A stick that’s regularly used to beat me with is that my work uses numbers from football-data.co.uk. I don’t know the whole history of which data companies who supply the data, but I do know that the numbers are taken from sportinglife.com. I first chose to do so because it was the only set I was aware of, although over time I’ve been variously told that the data is screwy for a whole host of reasons, namely that the football-data.co.uk numbers appear to count blocked shots as shots on target.

However for all of the talk there’s only been, to my knowledge, a single study from outside of this site to look into whether this matters – this one by Ted Knutson, where TSR ratios were found to be “close to the same”, whilst shots on target for were counted at a 63-70% higher rate on football-data compared with Opta numbers.

Further to that I compared TSRs from the two data sources over a period of four seasons, and showed that they correlate so well they’re essentially the same (R^2 = 0.99). As such the discussion around whether total shots data is useable has, at least in my mind, been put to bed (if an R^2 of 0.99 isn’t good enough for you then I frankly don’t care).

The discussion about whether the same is true for shots on target continues, however. Michael Caley was kind enough to send me his shot totals for the last 4.5 Premiership seasons, so we can go ahead and do a comparison. The totals don’t include penalties as shots, but they’re a close enough proxy. Firstly I’ll say that as of this year football-data is using Opta’s shot on target numbers (with minor differences – I don’t think penalties are counted as shots by Opta). Thus, unsurprisingly, there’s a very strong correlation this season between STRs generated using numbers from football-data and numbers from Opta:

There’s not a lot of value in that graph, but I’m not sure that everyone was aware that the numbers being reported were essentially the same this year. We know now.

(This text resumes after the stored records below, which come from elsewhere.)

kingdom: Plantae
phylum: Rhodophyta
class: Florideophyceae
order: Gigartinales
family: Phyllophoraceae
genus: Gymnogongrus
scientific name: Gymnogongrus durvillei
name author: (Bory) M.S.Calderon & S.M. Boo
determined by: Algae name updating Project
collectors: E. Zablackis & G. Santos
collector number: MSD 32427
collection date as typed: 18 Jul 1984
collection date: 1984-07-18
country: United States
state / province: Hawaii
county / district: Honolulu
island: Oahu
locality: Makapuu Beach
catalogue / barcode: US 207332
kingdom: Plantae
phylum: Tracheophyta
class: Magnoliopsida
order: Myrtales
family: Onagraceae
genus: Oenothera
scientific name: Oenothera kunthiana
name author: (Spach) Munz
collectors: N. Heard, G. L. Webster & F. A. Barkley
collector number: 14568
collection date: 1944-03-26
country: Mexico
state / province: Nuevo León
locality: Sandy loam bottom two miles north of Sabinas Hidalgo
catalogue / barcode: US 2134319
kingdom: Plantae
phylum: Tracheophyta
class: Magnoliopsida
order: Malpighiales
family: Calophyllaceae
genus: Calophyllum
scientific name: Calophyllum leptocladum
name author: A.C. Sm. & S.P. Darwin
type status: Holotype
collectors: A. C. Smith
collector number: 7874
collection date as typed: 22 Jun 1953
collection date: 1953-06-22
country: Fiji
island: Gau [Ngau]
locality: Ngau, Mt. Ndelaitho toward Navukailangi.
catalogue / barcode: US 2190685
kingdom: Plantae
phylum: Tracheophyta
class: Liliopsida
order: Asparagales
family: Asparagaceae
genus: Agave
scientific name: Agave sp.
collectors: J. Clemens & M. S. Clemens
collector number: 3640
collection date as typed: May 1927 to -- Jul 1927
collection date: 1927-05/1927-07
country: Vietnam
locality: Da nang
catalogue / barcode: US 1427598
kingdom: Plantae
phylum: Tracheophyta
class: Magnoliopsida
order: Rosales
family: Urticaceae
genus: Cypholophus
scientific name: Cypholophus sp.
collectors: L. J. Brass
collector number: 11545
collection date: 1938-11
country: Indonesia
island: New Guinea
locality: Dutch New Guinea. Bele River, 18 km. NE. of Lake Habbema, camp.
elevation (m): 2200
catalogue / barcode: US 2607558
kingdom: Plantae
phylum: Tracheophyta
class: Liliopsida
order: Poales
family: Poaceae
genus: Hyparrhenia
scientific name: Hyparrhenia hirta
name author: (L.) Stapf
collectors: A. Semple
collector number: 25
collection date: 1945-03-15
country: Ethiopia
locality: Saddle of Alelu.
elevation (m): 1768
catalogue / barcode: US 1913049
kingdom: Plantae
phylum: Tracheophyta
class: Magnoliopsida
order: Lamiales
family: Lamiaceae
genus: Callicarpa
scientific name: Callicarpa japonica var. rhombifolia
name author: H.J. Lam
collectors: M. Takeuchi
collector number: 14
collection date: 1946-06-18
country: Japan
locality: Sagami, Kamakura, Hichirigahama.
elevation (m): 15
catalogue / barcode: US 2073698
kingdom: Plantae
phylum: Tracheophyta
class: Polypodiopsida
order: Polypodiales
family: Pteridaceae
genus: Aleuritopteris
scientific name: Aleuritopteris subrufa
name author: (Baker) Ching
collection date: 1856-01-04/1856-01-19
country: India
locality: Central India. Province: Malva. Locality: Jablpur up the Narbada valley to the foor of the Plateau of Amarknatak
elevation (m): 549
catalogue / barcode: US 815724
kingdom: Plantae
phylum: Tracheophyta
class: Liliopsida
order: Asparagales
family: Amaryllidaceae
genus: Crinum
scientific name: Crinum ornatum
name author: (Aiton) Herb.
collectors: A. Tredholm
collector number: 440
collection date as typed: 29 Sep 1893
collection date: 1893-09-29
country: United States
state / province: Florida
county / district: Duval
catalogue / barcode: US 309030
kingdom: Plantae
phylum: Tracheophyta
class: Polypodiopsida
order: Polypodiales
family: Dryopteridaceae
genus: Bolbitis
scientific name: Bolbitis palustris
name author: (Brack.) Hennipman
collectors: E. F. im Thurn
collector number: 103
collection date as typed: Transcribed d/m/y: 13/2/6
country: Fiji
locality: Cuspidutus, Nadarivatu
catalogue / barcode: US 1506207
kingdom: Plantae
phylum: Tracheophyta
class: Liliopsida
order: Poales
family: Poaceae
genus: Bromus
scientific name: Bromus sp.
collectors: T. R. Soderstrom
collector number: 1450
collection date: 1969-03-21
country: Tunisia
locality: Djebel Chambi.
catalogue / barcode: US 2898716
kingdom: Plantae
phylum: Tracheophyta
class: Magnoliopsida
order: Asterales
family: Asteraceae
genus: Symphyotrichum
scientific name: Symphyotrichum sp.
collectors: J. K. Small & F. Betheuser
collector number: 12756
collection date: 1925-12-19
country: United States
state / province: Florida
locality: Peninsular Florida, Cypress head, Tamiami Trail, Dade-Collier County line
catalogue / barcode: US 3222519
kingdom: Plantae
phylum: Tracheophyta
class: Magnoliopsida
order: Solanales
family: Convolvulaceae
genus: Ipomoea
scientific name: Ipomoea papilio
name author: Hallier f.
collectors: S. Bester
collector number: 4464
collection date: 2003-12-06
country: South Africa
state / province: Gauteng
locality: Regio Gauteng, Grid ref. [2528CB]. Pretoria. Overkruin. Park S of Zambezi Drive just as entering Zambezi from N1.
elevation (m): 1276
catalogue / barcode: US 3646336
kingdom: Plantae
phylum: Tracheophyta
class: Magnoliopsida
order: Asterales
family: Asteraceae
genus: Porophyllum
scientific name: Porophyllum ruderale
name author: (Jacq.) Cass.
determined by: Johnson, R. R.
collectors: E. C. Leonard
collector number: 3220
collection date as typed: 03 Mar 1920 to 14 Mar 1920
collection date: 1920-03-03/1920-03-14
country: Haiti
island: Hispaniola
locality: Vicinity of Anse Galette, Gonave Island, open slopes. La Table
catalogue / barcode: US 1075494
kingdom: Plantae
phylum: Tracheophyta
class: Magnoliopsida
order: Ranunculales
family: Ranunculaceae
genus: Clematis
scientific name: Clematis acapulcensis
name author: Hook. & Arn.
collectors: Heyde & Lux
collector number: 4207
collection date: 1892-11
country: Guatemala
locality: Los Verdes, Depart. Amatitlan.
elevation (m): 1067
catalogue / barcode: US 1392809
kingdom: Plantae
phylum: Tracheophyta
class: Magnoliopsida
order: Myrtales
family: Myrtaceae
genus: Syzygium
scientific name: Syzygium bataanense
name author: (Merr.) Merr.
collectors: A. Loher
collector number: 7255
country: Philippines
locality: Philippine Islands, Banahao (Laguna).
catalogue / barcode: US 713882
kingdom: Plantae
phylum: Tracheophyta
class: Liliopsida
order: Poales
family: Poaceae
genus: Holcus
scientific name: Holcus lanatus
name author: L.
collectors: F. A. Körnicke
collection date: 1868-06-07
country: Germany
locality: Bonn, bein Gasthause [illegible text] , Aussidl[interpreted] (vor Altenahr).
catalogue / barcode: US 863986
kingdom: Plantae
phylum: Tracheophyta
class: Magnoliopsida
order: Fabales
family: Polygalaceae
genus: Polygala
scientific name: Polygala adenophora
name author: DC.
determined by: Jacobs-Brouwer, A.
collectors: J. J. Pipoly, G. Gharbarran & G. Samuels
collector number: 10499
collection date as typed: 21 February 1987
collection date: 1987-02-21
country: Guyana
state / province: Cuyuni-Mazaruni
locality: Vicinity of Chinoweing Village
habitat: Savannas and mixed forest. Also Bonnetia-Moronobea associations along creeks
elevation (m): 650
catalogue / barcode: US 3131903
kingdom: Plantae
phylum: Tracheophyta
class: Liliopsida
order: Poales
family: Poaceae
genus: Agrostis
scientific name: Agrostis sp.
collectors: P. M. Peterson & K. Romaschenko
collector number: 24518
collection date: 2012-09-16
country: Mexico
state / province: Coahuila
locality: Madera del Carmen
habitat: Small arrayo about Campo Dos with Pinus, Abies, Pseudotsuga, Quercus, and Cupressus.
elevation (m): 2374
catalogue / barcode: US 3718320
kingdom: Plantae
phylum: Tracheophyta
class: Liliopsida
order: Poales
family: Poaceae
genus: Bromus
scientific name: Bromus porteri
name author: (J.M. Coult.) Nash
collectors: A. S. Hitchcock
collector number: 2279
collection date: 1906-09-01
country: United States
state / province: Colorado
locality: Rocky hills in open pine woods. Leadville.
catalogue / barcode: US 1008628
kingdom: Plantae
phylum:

Anyway, as I use mainly historical data to project what likely to happen in the future it’s important to look at the correlation in prior years, so from now I’m going to focus on the shots on target data I have in both datasets from the last 4 completed Premiership seasons and, as with before, Opta’s shots on target have penalties removed. If we compare STRs generated using numbers from football-data and the raw, penalties-not-included, Opta numbers this is what we see:

So the R^2 is 0.93. Not as strong as for TSR, but still high.

N.b., from this point in the post I’m going to use the terminology ‘this year’ to refer to the season in which a metric/number of points were recorded, and ‘next year’ to refer to the succeeding season.

Firstly, how well does a teams STR this season correlate to how many points it has scored this season?

So STRs generated using Opta data are more strongly correlated to the number of points a teams scores. Intuitively this makes sense – if the f-d numbers are including blocked shots that have zero chance of resulting in a goal they aren’t going to tell us any more information about the number of points a team will score that season.

Next, lets compare the STR a team recorded this year against the STR it recorded next year, to see how repeatable the metric is.

The f-d numbers are the more repeatable – they’ll regress less towards the mean from one season to the next.

How about how well STR this year correlates to the number of points a team will score next year?

Again the f-d numbers come out on top but it’s close enough that it’s probably prudent to declare a draw.

Finally, given that we know how much each metric regresses towards the mean from season to season lets see how well these values would predict the number of points scored by a given team the following season.

The lower the standard deviation the more accurate the prediction. However that’s kind of academic as, whilst the football-data numbers have the edge it’s basically a wash.

In short, the STR values are similar between the two data sources, the STRs generated from the Opta numbers in a given season are more strongly correlated to the number of points scored in that season. The STRs generated from the football-data numbers regresses less towards the mean from this season to next, whilst both predict the number of points a team will score next season equally well.

I’ll leave it at that, the evidence is there for you to each make up your own minds. I think they’re close enough to be useful, and don’t see a reason there to move from my original (and oft repeated) stance – if someone repeats one of my studies (and I think that’s easy to do – I outline my methods more thoroughly than nigh on anyone) using another data source and reaches conclusions that are different to the ones I reach then I’ll re-evaluate using the data. As of today I’m not aware of anyone who has put in the effort to do so. Until then I’m going to point people in the direction of this post and the one focussing on TSR.